Em 1995, a iniciativa privada cria o Certificado de Investimento Audiovisual, que tornou possível a dedução, do imposto de renda, os valores investidos, por empresas, em projetos cinematográficos. Ballerini (2012, p. 42) afirma que este cenário “criou condições para que as distribuidoras internacionais instaladas no Brasil investissem em projetos cinematográficos nacionais, pois elas podiam debitar esses investimentos do imposto pago sobre a remessa de rendimentos”. A partir de então, começam a ser produzidos ainda mais filmes nacionais, em quantidade jamais antes registrada na história cinematográfica do país (BALLERINI, 2012). No mesmo ano, é lançado o filme Carlota Joaquina, Princesa do Brazil, 38 de , produção considerada, por Ballerini (2012), um marco na “Retomada” do cinema, devido ao seu sucesso, mesmo sem uma distribuidora. Outra produção, O quatrilho, indicado ao Oscar de Melhor Filme Estrangeiro, também marcou a recuperação do cinema nacional (IKEDA, 2015).

Com a chegada de Fernando Henrique Cardoso à Presidência da República, em 1995, outras mudanças, segundo Ballerini (2012), ocorreram na área cultural e de cinema. Houve um aumento significativo nos orçamentos do Ministério da Cultura, que alcançaram quase 500 milhões de reais. Além disso, foram realizadas modificações na alíquota de dedução do imposto de renda e possibilidade de submissão de projetos em qualquer momento do ano, os quais eram avaliados em 60 dias, e não em 90, como anteriormente. Também houve um aumento do limite de captação de recursos, passando de R$ 1,5 milhões para R$ 3 milhões, dando espaço para produções com maior valor, como Tieta do Agreste (R$ 5 milhões) e Guerra de Canudos (R$ 7 milhões), de 1996 e 1997, respectivamente. Mesmo com incentivos mais intensos ao cinema, as empresas que seguiam valorizando as produções nacionais ainda eram as estatais, como a Petrobrás, o Banco do Brasil, a Telebras e a Eletrobras (BALLERINI, 2012).

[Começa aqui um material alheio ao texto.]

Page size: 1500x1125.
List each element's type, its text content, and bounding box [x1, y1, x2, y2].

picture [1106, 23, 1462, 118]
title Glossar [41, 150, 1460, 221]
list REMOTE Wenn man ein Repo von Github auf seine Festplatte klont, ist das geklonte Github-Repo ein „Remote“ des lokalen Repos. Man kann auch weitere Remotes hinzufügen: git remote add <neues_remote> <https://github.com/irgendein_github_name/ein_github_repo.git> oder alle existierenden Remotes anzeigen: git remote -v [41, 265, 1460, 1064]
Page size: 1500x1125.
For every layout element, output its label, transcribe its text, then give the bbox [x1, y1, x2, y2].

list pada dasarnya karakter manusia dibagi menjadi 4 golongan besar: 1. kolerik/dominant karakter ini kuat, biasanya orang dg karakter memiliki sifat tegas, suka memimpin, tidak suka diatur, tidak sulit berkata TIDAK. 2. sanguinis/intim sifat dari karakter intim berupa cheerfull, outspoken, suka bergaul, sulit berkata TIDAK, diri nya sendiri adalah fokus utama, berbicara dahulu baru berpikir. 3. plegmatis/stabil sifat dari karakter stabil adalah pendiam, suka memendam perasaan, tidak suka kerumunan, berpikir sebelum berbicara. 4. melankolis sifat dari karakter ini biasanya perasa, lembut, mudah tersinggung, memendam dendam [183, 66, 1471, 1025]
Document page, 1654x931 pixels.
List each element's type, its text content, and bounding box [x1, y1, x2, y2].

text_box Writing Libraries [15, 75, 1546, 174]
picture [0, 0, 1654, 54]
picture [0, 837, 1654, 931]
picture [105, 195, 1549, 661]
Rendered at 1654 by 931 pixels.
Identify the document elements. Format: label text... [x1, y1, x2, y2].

Outro grande marco, na história do cinema nacional, segundo Ballerini (2012), foi a criação da Globo Filmes, em 1998. A empresa, da Rede Globo de Televisões, apresentou o seu primeiro filme em 2000, denominada O Auto da Compadecida, que levou 2,1 milhões de pessoas ao cinema. Com isso, um novo ciclo se inicia, no qual se estabelece a relação entre o cinema brasileiro e a televisão no país, que antes era escassa. A produtora da Rede Globo criou uma concentração grande de público, levando milhares de brasileiros às salas de cinema. “Em 2003, por exemplo, os espectadores que assistiram aos títulos coproduzidos pela Globo Filmes representaram 92% do público das produções nacionais naquele ano, sendo que essa porcentagem se repetiu em 2004” (BALLERINI, 2012, p. 43).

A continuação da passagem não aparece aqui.